她還說:“誰願意做陪襯啊,誰希望自己永遠是第二選項,誰希望男生給自己搭讪的時候問得都是‘你有喬栖Q.Q號嗎’。”

她好像很累,所以攤牌了:“演出也是啊,你熬夜給我們設計那麽多動作,我們練過的還沒你随便跳好看,這樣真的很煩诶。”

“……”

就是這樣,上官晴宣布要和喬栖形同陌路。

喬栖這個人交朋友注重界限,另外兩個參與節目的人,她對她們僅局限于友好以待,但遠遠沒有交心。

人在交友的時候,都會本能靠近對自己更親密的人,那兩個人和上官晴關系更好,當上官晴臨時倒戈的時候,她們便紛紛響應,抛下喬栖一個人面對爛攤子。

後來喬栖還是上臺了。

她獨自一個人完成了原本需要四個人完成的表演,把熱鬧的音樂劇,變成了一個人的獨舞。

永遠直面命運帶給她的一切,是她的性格。

命運要是給她一個爛攤子,她就在爛攤子上起舞。

後來藝術節結束,上官晴和喬栖徹底形同陌路,喬栖比失戀都難受。

經歷過的人都懂,這種難受就是心裏悶着一口氣,如果有人告訴你‘有什麽你就說出來別憋着’,你一定說不出來,光想到都堵得慌,滿肚子的話可卻在張口的那一刻就用盡了全部的力氣。

畢竟是互換衣服穿的朋友,是買了奶茶之後會要求“你嘗嘗我的,我也嘗嘗你的”的朋友,是會在數學課上把紙條賽進鋼筆裏傳來傳去的朋友。

後來喬栖實在太難受了,決定去找上官晴再聊聊。

溫辭樹遇到喬栖在雜貨間裏痛哭流涕那天,恰好是喬栖忍不住去找上官晴把話說清楚那天,結果顯而易見,她還是失去了那個朋友。

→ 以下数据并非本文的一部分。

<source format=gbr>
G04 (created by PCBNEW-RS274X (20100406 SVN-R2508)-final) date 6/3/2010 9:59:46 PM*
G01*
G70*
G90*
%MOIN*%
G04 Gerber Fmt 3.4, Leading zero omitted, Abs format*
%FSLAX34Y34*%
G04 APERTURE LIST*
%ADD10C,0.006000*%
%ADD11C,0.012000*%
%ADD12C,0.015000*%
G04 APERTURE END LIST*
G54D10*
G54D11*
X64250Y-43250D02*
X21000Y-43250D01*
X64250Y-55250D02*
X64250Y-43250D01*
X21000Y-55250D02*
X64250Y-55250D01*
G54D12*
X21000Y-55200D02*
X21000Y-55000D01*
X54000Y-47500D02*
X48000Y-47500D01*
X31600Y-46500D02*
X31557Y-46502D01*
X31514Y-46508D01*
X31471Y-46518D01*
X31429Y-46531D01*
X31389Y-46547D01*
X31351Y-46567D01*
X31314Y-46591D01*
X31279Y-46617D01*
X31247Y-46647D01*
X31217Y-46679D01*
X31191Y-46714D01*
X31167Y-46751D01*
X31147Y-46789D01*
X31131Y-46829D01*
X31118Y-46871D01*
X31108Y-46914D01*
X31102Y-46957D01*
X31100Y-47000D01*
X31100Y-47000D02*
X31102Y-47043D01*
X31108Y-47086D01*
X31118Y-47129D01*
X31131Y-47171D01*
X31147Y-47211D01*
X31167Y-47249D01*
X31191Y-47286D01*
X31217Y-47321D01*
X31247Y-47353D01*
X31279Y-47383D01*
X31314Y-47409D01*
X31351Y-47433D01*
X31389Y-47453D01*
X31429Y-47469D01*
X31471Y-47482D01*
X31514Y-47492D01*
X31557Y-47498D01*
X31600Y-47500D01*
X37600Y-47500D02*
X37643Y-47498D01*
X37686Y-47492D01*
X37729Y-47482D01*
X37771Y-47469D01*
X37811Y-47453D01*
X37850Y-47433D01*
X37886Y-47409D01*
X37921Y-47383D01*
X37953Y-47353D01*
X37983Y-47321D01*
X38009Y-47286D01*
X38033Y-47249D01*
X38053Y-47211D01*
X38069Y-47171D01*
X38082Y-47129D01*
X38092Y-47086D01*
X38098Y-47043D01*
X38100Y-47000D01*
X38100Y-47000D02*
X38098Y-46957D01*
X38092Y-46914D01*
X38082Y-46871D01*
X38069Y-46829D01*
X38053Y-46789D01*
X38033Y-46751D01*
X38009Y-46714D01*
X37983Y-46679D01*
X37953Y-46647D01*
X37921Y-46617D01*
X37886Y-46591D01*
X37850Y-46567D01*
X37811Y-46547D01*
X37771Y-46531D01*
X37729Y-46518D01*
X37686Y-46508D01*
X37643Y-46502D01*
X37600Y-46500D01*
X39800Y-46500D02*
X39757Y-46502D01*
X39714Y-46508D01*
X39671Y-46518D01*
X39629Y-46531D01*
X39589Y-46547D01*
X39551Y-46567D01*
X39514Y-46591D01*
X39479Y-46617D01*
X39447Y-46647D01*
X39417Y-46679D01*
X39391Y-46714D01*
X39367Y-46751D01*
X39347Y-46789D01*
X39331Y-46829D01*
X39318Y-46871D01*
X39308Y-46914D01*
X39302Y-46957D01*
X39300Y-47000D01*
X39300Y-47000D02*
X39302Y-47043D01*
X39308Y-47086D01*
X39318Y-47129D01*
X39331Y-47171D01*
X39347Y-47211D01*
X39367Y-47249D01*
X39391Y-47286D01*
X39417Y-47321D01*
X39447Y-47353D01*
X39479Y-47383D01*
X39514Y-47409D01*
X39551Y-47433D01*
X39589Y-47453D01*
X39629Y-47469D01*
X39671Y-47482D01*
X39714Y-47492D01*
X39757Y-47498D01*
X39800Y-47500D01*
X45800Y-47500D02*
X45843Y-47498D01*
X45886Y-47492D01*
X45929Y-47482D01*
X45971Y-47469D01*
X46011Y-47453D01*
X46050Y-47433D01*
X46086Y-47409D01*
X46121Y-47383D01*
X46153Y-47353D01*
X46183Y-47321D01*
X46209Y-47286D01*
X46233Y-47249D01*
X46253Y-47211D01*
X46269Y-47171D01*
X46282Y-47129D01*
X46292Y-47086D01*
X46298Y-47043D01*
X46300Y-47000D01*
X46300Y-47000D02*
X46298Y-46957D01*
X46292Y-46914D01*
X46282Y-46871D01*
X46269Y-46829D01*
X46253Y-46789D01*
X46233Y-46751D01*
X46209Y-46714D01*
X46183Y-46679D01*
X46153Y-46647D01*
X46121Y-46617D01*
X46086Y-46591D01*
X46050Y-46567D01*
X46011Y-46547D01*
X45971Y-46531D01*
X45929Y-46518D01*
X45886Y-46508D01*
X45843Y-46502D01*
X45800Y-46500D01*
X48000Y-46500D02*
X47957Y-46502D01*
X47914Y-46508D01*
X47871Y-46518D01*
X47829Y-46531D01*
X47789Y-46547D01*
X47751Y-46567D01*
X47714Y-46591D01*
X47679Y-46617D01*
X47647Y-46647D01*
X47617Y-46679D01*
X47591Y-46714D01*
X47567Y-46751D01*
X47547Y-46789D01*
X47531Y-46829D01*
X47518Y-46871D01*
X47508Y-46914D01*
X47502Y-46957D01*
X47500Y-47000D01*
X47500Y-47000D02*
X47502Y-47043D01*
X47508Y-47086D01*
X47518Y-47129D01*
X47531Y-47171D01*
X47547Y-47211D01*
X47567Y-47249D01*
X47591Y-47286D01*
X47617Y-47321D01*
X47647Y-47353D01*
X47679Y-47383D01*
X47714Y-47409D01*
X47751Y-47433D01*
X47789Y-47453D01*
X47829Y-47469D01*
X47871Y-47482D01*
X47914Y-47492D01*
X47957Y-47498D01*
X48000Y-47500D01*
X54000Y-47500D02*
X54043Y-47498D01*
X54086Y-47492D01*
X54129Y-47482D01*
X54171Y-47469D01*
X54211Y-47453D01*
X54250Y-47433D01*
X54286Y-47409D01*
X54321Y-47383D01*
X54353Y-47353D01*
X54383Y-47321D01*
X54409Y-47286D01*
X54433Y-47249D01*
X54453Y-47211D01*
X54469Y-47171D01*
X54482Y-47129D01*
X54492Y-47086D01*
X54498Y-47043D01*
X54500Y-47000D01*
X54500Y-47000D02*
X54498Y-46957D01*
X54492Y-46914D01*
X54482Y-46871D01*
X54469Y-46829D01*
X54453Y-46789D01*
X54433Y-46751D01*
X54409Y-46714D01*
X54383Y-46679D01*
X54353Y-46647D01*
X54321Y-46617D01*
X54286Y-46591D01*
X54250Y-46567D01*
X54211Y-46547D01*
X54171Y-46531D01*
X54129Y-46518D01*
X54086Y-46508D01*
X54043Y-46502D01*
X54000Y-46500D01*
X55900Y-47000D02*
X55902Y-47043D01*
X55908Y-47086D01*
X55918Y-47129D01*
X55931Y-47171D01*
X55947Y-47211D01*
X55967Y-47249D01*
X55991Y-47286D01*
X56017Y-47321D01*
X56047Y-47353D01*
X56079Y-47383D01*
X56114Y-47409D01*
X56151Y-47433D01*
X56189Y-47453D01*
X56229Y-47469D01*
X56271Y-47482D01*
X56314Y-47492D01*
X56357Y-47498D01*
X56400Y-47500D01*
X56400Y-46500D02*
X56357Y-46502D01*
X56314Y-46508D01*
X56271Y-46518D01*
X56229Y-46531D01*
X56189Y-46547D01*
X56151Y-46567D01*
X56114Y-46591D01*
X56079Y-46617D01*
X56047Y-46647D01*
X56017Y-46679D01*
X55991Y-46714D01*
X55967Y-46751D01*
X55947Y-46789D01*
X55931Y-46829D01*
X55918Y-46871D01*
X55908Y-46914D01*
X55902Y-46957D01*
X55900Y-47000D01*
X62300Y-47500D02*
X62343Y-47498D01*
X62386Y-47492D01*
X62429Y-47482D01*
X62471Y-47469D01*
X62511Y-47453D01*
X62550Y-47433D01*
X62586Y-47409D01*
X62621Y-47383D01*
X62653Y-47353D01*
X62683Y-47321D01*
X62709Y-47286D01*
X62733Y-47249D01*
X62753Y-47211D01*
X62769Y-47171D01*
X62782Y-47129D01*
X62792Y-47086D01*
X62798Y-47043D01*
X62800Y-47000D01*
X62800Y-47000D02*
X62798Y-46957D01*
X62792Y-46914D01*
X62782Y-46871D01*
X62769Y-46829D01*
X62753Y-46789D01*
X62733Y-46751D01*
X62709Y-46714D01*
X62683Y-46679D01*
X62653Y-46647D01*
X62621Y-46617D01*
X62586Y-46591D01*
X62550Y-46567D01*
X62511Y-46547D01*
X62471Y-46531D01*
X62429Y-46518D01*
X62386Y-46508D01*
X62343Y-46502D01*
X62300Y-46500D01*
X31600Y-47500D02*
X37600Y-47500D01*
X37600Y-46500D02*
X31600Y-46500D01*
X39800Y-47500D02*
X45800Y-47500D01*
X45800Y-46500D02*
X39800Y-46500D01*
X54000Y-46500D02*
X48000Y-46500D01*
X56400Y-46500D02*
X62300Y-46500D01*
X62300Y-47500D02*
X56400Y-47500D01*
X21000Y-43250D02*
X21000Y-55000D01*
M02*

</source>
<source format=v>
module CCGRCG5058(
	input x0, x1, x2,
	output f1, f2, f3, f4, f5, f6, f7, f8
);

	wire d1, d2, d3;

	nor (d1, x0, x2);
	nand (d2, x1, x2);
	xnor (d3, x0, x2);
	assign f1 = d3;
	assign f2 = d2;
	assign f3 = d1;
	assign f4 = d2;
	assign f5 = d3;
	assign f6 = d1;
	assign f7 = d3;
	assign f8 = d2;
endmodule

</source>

其實在回憶的時候,喬栖很想把上官晴說成是一個十惡不赦的人,以此來襯托她在這段友情裏一點錯都沒有。

可她終究是一個對自己對他人都極度坦誠的人。

她知道,上官晴不僅沒有十惡不赦,甚至連壞都算不上。

誰不希望自己是耀眼的,誰想一直羨慕別人,誰又能在做朋友陪襯的時候心态平和?

喬栖知道,如果把她和上官晴調換一下,她未必做得比她更好。

所以她們都沒有錯,這并不矛盾。

把血淋淋的傷口,和醜陋的傷疤,都袒露在另一個人的目光下,并不容易。溫辭樹聽喬栖剖析自己的過往,知道一個人只有把自己撕開的時候,才能這樣的坦誠,所以他決定把一些原本覺得說不說都無所謂的事情也告訴她。

“你知道嗎,我們的婚禮我之所以設計成上世紀香港歌舞廳的樣子,就是因為你跳的那支舞。”

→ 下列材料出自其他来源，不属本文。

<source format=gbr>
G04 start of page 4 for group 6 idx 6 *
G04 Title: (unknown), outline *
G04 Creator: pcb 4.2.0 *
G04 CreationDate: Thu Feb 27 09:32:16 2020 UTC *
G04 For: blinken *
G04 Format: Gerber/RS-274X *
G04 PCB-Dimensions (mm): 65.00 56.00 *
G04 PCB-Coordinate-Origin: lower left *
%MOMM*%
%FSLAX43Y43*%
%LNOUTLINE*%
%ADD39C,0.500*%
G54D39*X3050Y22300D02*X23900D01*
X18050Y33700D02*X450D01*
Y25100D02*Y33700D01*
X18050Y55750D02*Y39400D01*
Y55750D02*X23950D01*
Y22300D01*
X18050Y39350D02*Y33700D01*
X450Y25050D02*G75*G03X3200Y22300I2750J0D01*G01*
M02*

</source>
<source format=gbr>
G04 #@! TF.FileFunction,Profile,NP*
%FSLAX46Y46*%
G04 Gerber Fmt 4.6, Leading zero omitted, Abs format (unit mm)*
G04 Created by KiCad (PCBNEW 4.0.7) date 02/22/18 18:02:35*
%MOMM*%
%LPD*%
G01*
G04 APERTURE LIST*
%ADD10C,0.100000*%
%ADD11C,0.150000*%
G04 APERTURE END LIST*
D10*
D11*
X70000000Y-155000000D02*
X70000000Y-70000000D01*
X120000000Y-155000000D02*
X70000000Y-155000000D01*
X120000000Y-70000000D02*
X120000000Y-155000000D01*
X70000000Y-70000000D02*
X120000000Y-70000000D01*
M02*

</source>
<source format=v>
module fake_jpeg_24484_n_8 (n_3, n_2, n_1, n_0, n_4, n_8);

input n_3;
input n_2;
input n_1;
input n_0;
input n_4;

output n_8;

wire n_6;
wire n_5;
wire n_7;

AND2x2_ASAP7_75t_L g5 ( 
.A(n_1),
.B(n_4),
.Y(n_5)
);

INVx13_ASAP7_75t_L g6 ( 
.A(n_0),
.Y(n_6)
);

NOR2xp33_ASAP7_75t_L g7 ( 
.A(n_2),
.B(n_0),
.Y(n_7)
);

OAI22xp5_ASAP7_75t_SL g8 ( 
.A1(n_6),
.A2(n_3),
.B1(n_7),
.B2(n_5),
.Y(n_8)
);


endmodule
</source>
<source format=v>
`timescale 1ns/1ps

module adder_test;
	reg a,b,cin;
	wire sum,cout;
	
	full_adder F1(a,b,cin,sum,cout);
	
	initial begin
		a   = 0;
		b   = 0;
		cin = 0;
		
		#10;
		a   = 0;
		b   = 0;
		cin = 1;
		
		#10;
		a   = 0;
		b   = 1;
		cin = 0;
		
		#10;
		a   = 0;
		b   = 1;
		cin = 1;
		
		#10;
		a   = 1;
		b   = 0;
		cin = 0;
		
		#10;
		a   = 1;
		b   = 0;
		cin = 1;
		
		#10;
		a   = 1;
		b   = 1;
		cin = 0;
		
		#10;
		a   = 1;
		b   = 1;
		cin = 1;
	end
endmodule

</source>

那次藝術節,不僅是對喬栖,對于溫辭樹來說也有着重要的意義。

他第一次見她跳舞就是在那時候。

其實不用長篇大論來形容她表現多棒,他就是覺得,舞臺上那束光是為她打的,僅此而已。

一個表演者,能讓舞臺中唯一的那束光變成自己的陪襯,是一種本事,喬栖就有這樣的本事。

所以後來他喜歡上了跳舞。

“因為你,我後來也喜歡上跳舞了。”他這麽告訴她。

以前從沒有想過,會和她說這些。

“還有滑板。”他想起來什麽,“我記得最初見你,你只玩短板,後來長板玩dancing貌似是周野渡教的?”

喬栖語噎了片刻:“連這個你都知道?”

溫辭樹笑而不語,因為他的滑板都是跟她學的。

喬栖想了想,關于周野渡,能夠講述的東西看似會有很多,但其實在她的記憶裏,他和段飛揚王富貴他們并沒有什麽不同。

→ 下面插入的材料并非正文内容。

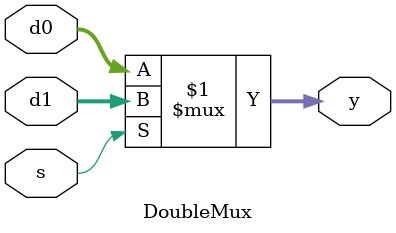
<source format=sv>
`timescale 1ns / 1ps


module DoubleMux #(parameter WIDTH=8)
    (
        input logic [WIDTH-1:0] d0,d1,
        input logic s,
        output logic [WIDTH-1:0] y
    );
    assign y=(s)?(d1):(d0);
endmodule

</source>
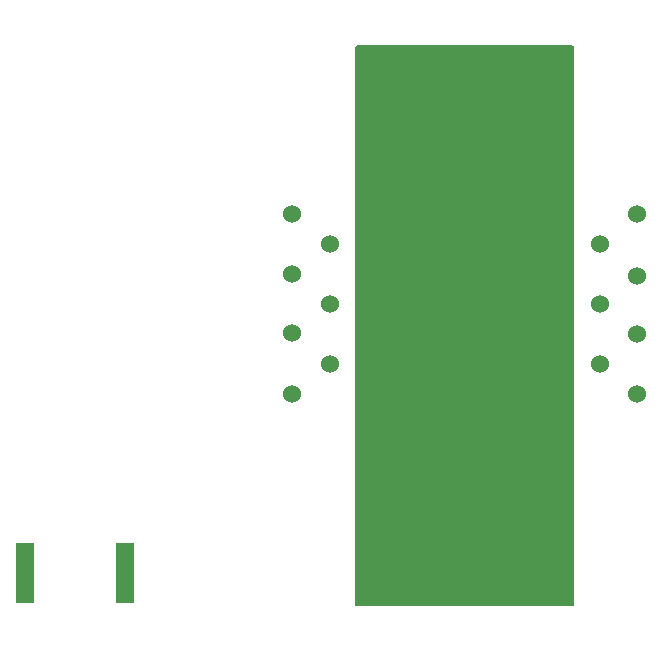
<source format=gts>
%TF.GenerationSoftware,KiCad,Pcbnew,(6.0.9)*%
%TF.CreationDate,2022-12-04T20:54:03+08:00*%
%TF.ProjectId,kirdyShield,6b697264-7953-4686-9965-6c642e6b6963,rev?*%
%TF.SameCoordinates,Original*%
%TF.FileFunction,Soldermask,Top*%
%TF.FilePolarity,Negative*%
%FSLAX46Y46*%
G04 Gerber Fmt 4.6, Leading zero omitted, Abs format (unit mm)*
G04 Created by KiCad (PCBNEW (6.0.9)) date 2022-12-04 20:54:03*
%MOMM*%
%LPD*%
G01*
G04 APERTURE LIST*
%ADD10C,1.524000*%
%ADD11R,1.500000X5.080000*%
G04 APERTURE END LIST*
D10*
%TO.C,J2*%
X88265000Y-114300000D03*
X91440000Y-116840000D03*
X88265000Y-119380000D03*
X91440000Y-121920000D03*
X88265000Y-124333000D03*
X91440000Y-127000000D03*
X88265000Y-129540000D03*
%TD*%
%TO.C,J4*%
X117475000Y-129540000D03*
X114300000Y-127000000D03*
X117475000Y-124460000D03*
X114300000Y-121920000D03*
X117475000Y-119507000D03*
X114300000Y-116840000D03*
X117475000Y-114300000D03*
%TD*%
D11*
%TO.C,J5*%
X65600000Y-144637500D03*
X74100000Y-144637500D03*
%TD*%
G36*
X112042121Y-100020002D02*
G01*
X112088614Y-100073658D01*
X112100000Y-100126000D01*
X112100000Y-147374000D01*
X112079998Y-147442121D01*
X112026342Y-147488614D01*
X111974000Y-147500000D01*
X93726000Y-147500000D01*
X93657879Y-147479998D01*
X93611386Y-147426342D01*
X93600000Y-147374000D01*
X93600000Y-100126000D01*
X93620002Y-100057879D01*
X93673658Y-100011386D01*
X93726000Y-100000000D01*
X111974000Y-100000000D01*
X112042121Y-100020002D01*
G37*
M02*

</source>
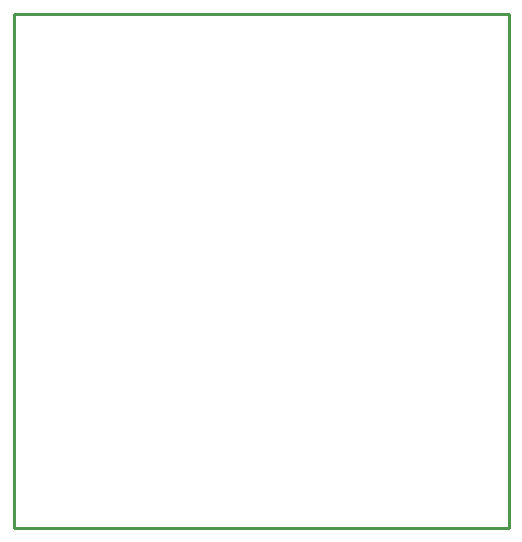
<source format=gbr>
G04 EAGLE Gerber RS-274X export*
G75*
%MOMM*%
%FSLAX34Y34*%
%LPD*%
%IN*%
%IPPOS*%
%AMOC8*
5,1,8,0,0,1.08239X$1,22.5*%
G01*
%ADD10C,0.254000*%


D10*
X0Y0D02*
X418900Y0D01*
X418900Y434850D01*
X0Y434850D01*
X0Y0D01*
M02*

</source>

上官晴離開他們那個小圈子之後,大家很久都沒有接納新的人進來。

高一的時候喬栖和周野渡一起參加運動會,後來就成為了點頭之交,那年的光棍節他收了好多棒棒糖,但都說棒棒糖只有單身的人能吃,所以他還把那些棒棒糖分給了她。

後來高三,周野渡和段飛揚一個班,所以他慢慢就開始和大家一起玩了。

最初喬栖并不和他交心。

人都是一朝被蛇咬十年怕井繩的動物,喬栖差點因為上官晴,而變成一個虛僞的,多疑的,不願意付出真心的人,這遠比她錯失一場表演而恐怖的多,但那會兒喬栖偏偏就是這類人。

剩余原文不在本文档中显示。